To Ned and his clients, there is a difference in the both the result and the ethos of a custom made wooden boat compared to a generically produced fiberglass vessel. It’s an exercise in the senses. The wood smell is more potent, the feel more solid than hollow, and the sound more soothing.
It’s also important to produce a boat that isn’t just a beauty floating in the harbor. The aesthetic of a wooden Crosby boat may be appealing in its classic timelessness, but it must be strong in all aspects. “It’s one thing to see the surface of the hull or the deck with the shiny paint.
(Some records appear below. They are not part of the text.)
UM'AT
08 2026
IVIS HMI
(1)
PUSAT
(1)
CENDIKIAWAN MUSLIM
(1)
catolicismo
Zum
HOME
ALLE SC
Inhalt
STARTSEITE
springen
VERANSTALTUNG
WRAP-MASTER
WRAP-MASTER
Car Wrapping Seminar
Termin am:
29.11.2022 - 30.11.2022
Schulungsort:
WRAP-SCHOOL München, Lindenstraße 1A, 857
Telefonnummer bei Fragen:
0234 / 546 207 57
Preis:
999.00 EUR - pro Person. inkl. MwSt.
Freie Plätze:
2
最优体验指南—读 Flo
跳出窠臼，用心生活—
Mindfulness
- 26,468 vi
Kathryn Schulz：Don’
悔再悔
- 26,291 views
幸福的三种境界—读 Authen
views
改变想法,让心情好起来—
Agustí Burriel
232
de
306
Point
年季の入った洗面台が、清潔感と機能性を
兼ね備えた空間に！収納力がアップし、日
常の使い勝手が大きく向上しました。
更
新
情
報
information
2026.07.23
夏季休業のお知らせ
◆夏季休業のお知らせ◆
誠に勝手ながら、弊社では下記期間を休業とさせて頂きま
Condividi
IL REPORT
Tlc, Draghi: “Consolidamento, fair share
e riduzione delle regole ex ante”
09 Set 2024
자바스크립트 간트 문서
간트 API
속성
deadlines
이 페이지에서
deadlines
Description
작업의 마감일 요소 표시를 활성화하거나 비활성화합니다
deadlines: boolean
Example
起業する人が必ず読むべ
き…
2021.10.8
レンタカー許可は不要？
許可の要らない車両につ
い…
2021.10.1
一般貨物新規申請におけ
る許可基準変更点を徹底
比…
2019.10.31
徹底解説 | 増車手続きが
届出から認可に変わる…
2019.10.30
But the framework and the integrity of the structure beneath it is what we’re concerned about,” Ned says.
Ned plans on continuing his boatbuilding on Cape Cod for as long as time allows. Perhaps, though, there just may be a ninth generation of Crosby boat builders down the road. Ned has four young daughters who are growing up amidst the sails, the shop and the shore. “I’m hoping there’s a boat builder in one of them, if not all,” he says.